Nokia ACU8152 dish positioner

I love decorators! Mr Winstanton is a typical satellite enthusiast. He has an enormous motorised dish, a Nokia receiver and an Antenna Control Unit (or 'positioner' as we call it). Nokia equipment is generally very reliable but Mr Winstanton had "had the decorators in" while he was at work. He hadn't considered labelling his cable connections so, upon his return, he found that the decorators had disconnected everything and left him to sort out the mess.
Apparently, he stuck wires into connectors in a random fashion and the result was a non-working positioner. It would send the dish East or West with a few jerks then stop. Normally I turn away anything associated with motorised systems because the customer always wants me to spend four hours reinstalling the system for no wages. On this occasion, however, Mr Winstanton had brought a local installer along so I knew I wouldn't be lumbered.
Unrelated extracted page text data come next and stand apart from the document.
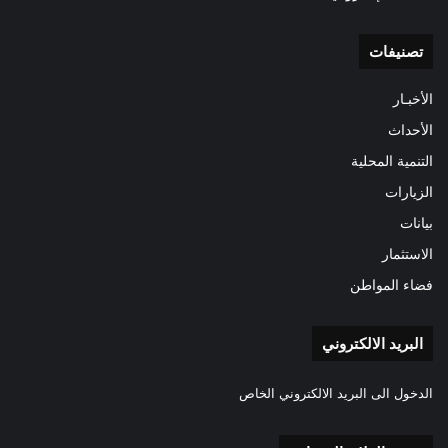
تصنيفات
الأخبـار
الأحداث
التنمية المحلية
الزيارات
بيانات
الاستثمار
فضاء المواطن
البريد الالكتروني
الدخول الى البريد الالكتروني الخاص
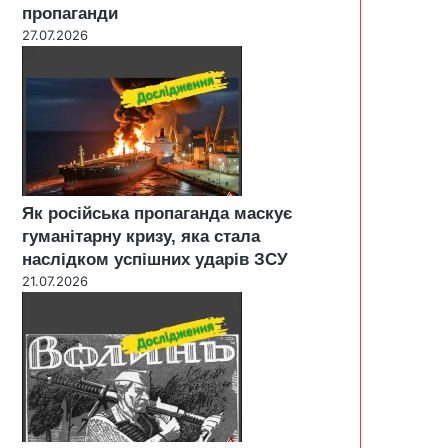
пропаганди
27.07.2026
Як російська пропаганда маскує
гуманітарну кризу, яка стала
наслідком успішних ударів ЗСУ
21.07.2026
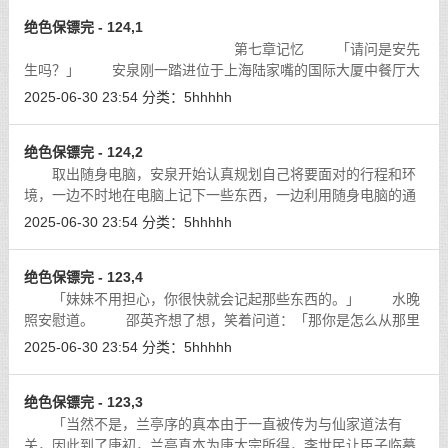
绝色保镖完 - 124,1
第七章记忆 「请问是安先
生吗？」 安泉刚一踏进位于上海陆家嘴的国际大厦中餐厅大
门，就有一位身材凹凸有致，仪容大方端庄的服务小姐迎上前
2025-06-30 23:54
分类：
5hhhhh
来，招呼道：「上官宁远博士正在二
[详细]
绝色保镖完 - 124,2
取出随身电脑，安泉开始认真规划自己将要面对的行程和环
境，一边不时地在电脑上记下一些东西，一边利用随身电脑的通
话功能，联系着各式各样的人。
[详细]
2025-06-30 23:54
分类：
5hhhhh
绝色保镖完 - 123,4
「妹妹不用担心，你很快就会记起那些东西的。」 水晚
照安慰道。 邵英齐想了想，笑着问道：「那你是怎么从那里
离开的呢？还出现在黄浦江中，如果不是安正好路过，只
2025-06-30 23:54
分类：
5hhhhh
怕……」
[详细]
绝色保镖完 - 123,3
「当然不是，兰亭序的真本由于一直被传为与仙家道法有
关，因此到了唐初，兰亭真本为唐太宗所得，李世民让臣子临摹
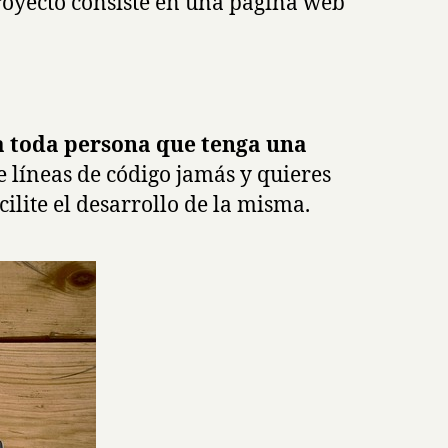
royecto consiste en una página web
hoy
en
día?
 a toda persona que tenga una
e líneas de código jamás y quieres
lite el desarrollo de la misma.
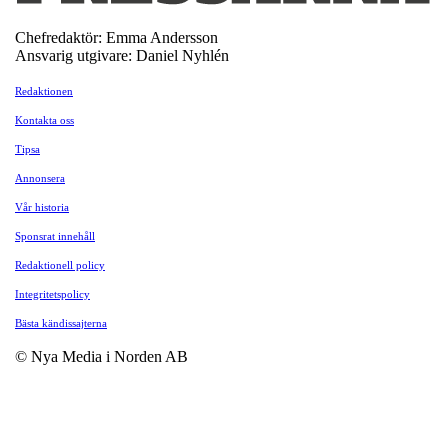
Chefredaktör: Emma Andersson
Ansvarig utgivare: Daniel Nyhlén
Redaktionen
Kontakta oss
Tipsa
Annonsera
Vår historia
Sponsrat innehåll
Redaktionell policy
Integritetspolicy
Bästa kändissajterna
© Nya Media i Norden AB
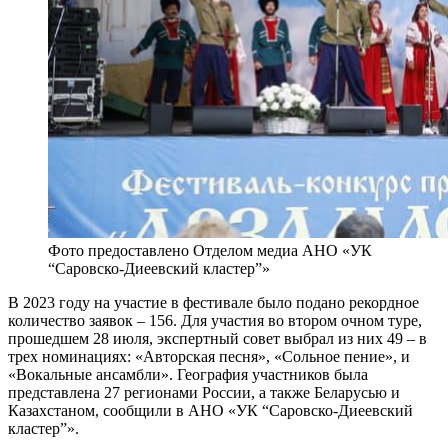
Фото предоставлено Отделом медиа АНО «УК
“Саровско-Диеевский кластер”»
В 2023 году на участие в фестивале было подано рекордное
количество заявок – 156. Для участия во втором очном туре,
прошедшем 28 июля, экспертный совет выбрал из них 49 – в
трех номинациях: «Авторская песня», «Сольное пение», и
«Вокальные ансамбли». География участников была
представлена 27 регионами России, а также Беларусью и
Казахстаном, сообщили в АНО «УК “Саровско-Диеевский
кластер”».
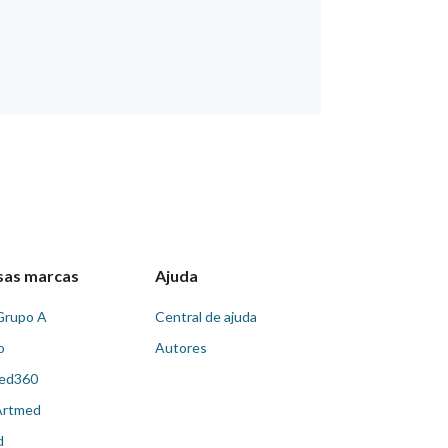
sas marcas
Ajuda
Grupo A
Central de ajuda
o
Autores
ed360
Artmed
d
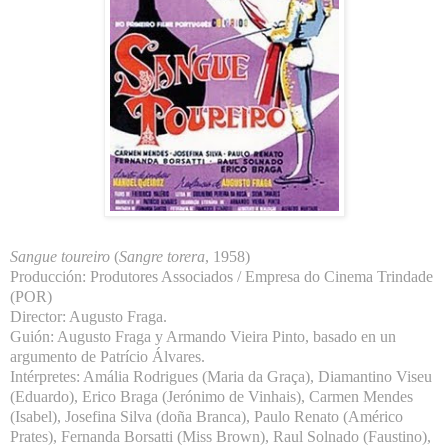
Sangue toureiro
(
Sangre torera
, 1958)
Producción: Produtores Associados / Empresa do Cinema Trindade
(POR)
Director: Augusto Fraga.
Guión: Augusto Fraga y Armando Vieira Pinto, basado en un
argumento de Patrício Álvares.
Intérpretes: Amália Rodrigues (Maria da Graça), Diamantino Viseu
(Eduardo), Erico Braga (Jerónimo de Vinhais), Carmen Mendes
(Isabel), Josefina Silva (doña Branca), Paulo Renato (Américo
Prates), Fernanda Borsatti (Miss Brown), Raul Solnado (Faustino),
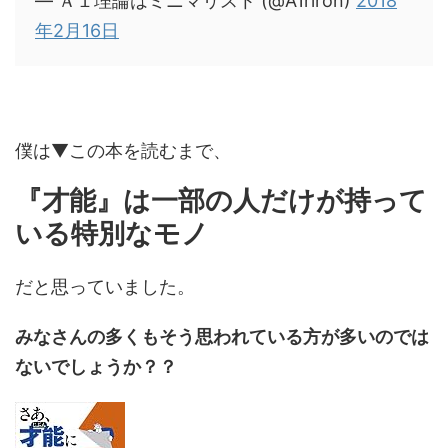
— Ａ１理論はミニマリスト (@A1riron)
2018
年2月16日
僕は▼この本を読むまで、
『才能』は一部の人だけが持って
いる特別なモノ
だと思っていました。
みなさんの多くもそう思われている方が多いのでは
ないでしょうか？？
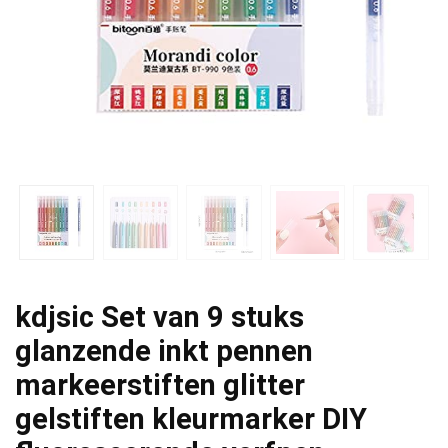
kdjsic Set van 9 stuks
glanzende inkt pennen
markeerstiften glitter
gelstiften kleurmarker DIY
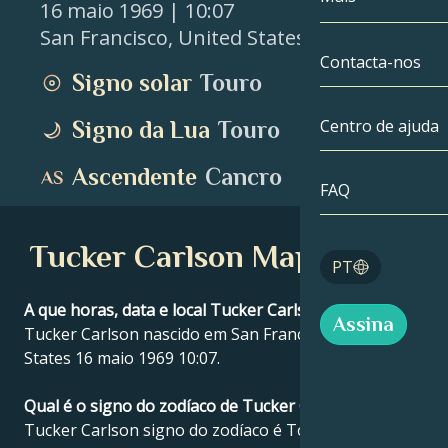
16 maio 1969
| 10:07
San Francisco
,
United States
Gémeos
Até à data
Compatibilida
Contacta-nos
Signo solar
Touro
Cancro
AstroCartogra
Moonologia
Centro de ajuda
Signo da Lua
Touro
Leo
Tarot
Ascendente
Cancro
Virgem
FAQ
Números de a
Balança
Tucker Carlson Mapa astral
Blog
PT
Escorpião
English
A que horas, data e local Tucker Carlson nasceu?
Assina
Sagitário
Tucker Carlson nascido em San Francisco, United
States 16 maio 1969 10:07.
Español
Qual é o signo do zodíaco de Tucker Carlson?
Tucker Carlson signo do zodíaco é Touro.
Deutsch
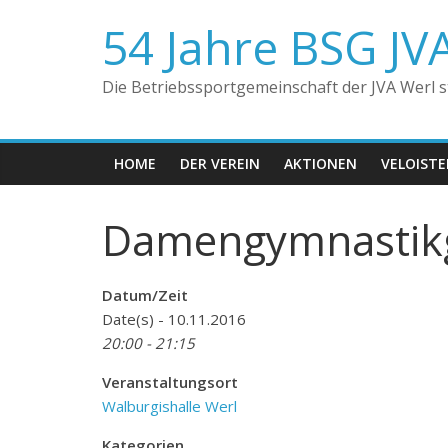
Zum
54 Jahre BSG JV
Inhalt
springen
Die Betriebssportgemeinschaft der JVA Werl ste
HOME
DER VEREIN
AKTIONEN
VELOIST
Damengymnastik
Datum/Zeit
Date(s) - 10.11.2016
20:00 - 21:15
Veranstaltungsort
Walburgishalle Werl
Kategorien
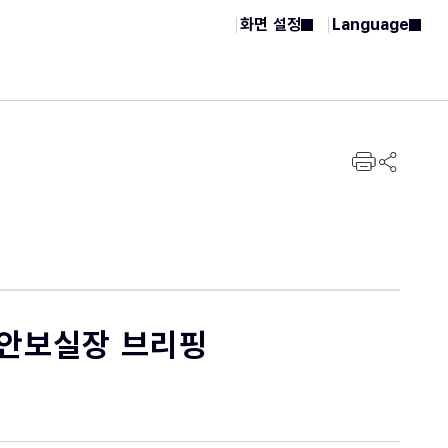
열
화면 설정
Language
기
프린트
공유하기
가안보실장 브리핑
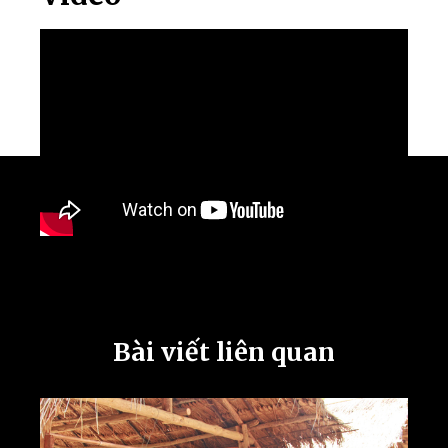
Bài viết liên quan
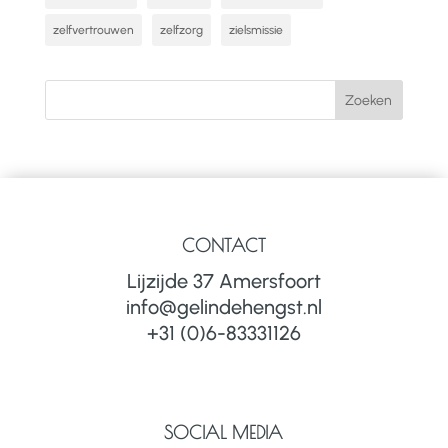
zelfvertrouwen
zelfzorg
zielsmissie
CONTACT
Lijzijde 37 Amersfoort
info@gelindehengst.nl
+31 (0)6-83331126
SOCIAL MEDIA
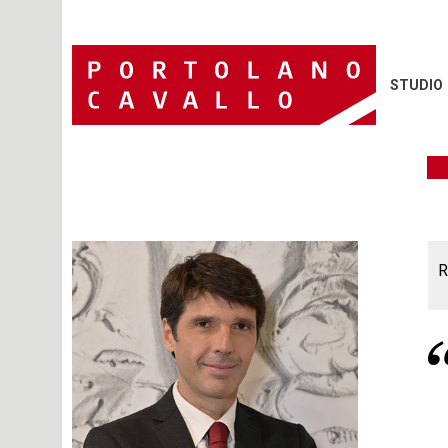
STUDIO
R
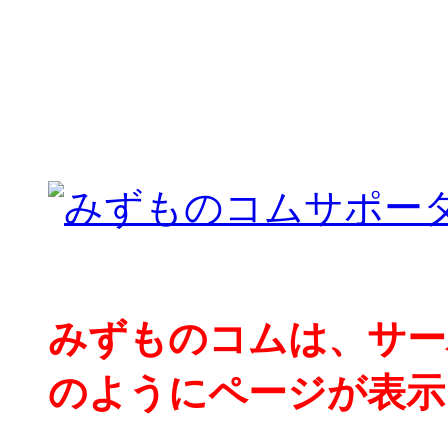
みずものコムは、サー
のようにページが表示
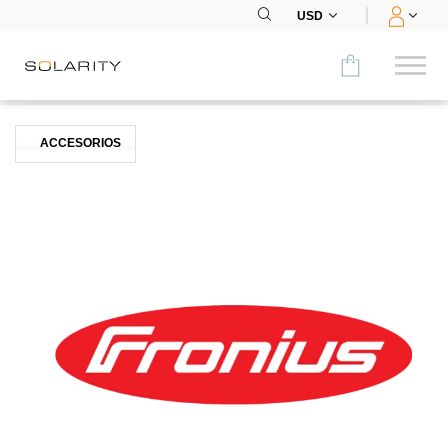
USD
Comparar
ACCESORIOS
CATEGORÍA
Paneles
Inversores
Baterías
Accesorios
MENÚ
CONTACTOS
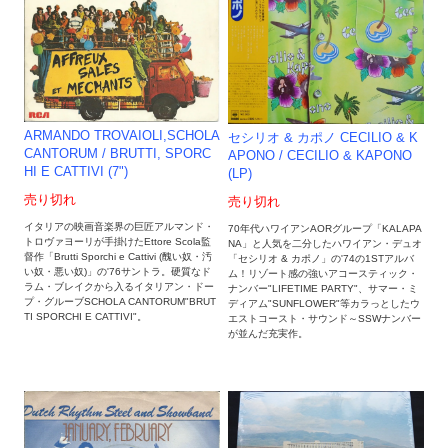
ARMANDO TROVAIOLI,SCHOLA
セシリオ & カポノ CECILIO & K
CANTORUM ‎/ BRUTTI, SPORC
APONO / CECILIO & KAPONO
HI E CATTIVI (7")
(LP)
売り切れ
売り切れ
イタリアの映画音楽界の巨匠アルマンド・
70年代ハワイアンAORグループ「KALAPA
トロヴァヨーリが手掛けたEttore Scola監
NA」と人気を二分したハワイアン・デュオ
督作「Brutti Sporchi e Cattivi (醜い奴・汚
「セシリオ & カポノ」の'74の1STアルバ
い奴・悪い奴)」の'76サントラ。硬質なド
ム！リゾート感の強いアコースティック・
ラム・ブレイクから入るイタリアン・ドー
ナンバー"LIFETIME PARTY"、サマー・ミ
プ・グルーブSCHOLA CANTORUM"BRUT
ディアム"SUNFLOWER"等カラっとしたウ
TI SPORCHI E CATTIVI"。
エストコースト・サウンド～SSWナンバー
が並んだ充実作。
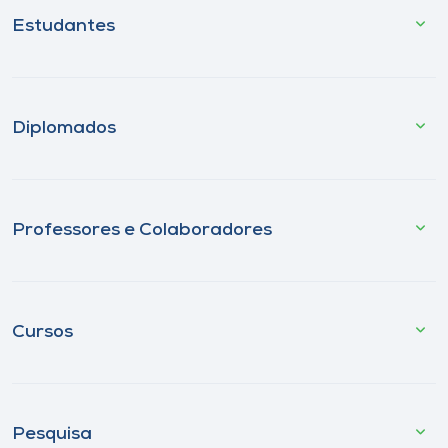
Estudantes
Diplomados
Professores e Colaboradores
Cursos
Pesquisa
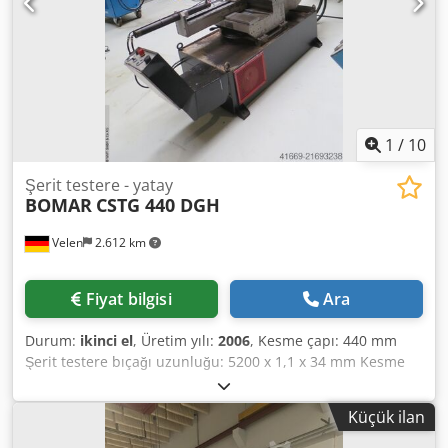
5,0 ton Aksesuarlar: 4 adet yeni testere bıçağı Durum:
Neredeyse yeni durumda Satıcı, yazım veya veri iletim
hatalarından sorumlu değildir. Makine, yaşıyla orantılı dış
görünüş, teknik ve aşınma durumundadır; ikinci el
makineler herhangi bir garanti olmaksızın satılır.
1
/
10
Şerit testere - yatay
BOMAR
CSTG 440 DGH
Velen
2.612 km
Fiyat bilgisi
Ara
Durum:
ikinci el
, Üretim yılı:
2006
, Kesme çapı: 440 mm
Şerit testere bıçağı uzunluğu: 5200 x 1,1 x 34 mm Kesme
genişliği: 610 x 440 mm Toplam güç ihtiyacı: 3,7 kW Makine
ağırlığı yaklaşık: 0,8 t Yer ihtiyacı yaklaşık: 2,7 x 1,55 x 1,5 m
Küçük ilan
Yatay şerit testere - Soğutma sistemi - Acil durdurma
Dedpfxey Aa H As Agtekr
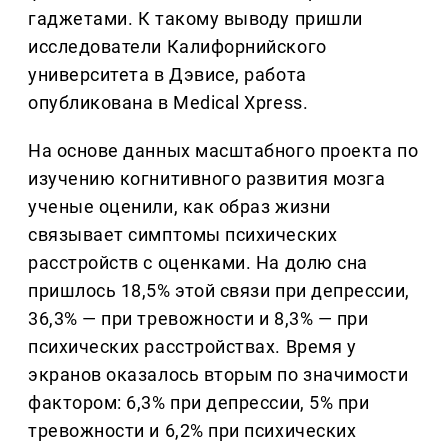
гаджетами. К такому выводу пришли
исследователи Калифорнийского
университета в Дэвисе, работа
опубликована в Medical Xpress.
На основе данных масштабного проекта по
изучению когнитивного развития мозга
ученые оценили, как образ жизни
связывает симптомы психических
расстройств с оценками. На долю сна
пришлось 18,5% этой связи при депрессии,
36,3% — при тревожности и 8,3% — при
психических расстройствах. Время у
экранов оказалось вторым по значимости
фактором: 6,3% при депрессии, 5% при
тревожности и 6,2% при психических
There was a screw missing from the ACU8152 and the customer saw my worried look.
"Oh, Wossname up Church street had a quick look but he couldn't find anything."
I agreed. He clearly couldn't find all of the screws either! Luckily, the printed circuit board did not appear to have been touched. I inspected the pulse input protection circuit which comprises two 6v8 zeners, DA27 and DA27, and two low-resistance 10uH inductors, LA05 and LA05. Of these, LA05 was clearly burned and DA28 was discoloured. My ESR meter indicated that they were both short circuit. I confirmed this with a multimeter after removing both components. It seemed that somebody (I glanced at my customer) had connected the wires wrongly!
Replacement of the faulty parts appeared to be all that was required. The installer confirmed that the repair had been successful when we met in the "Lion and Swan" that evening. I charged him two pints and a tenner. That must have been too cheap because he grinned.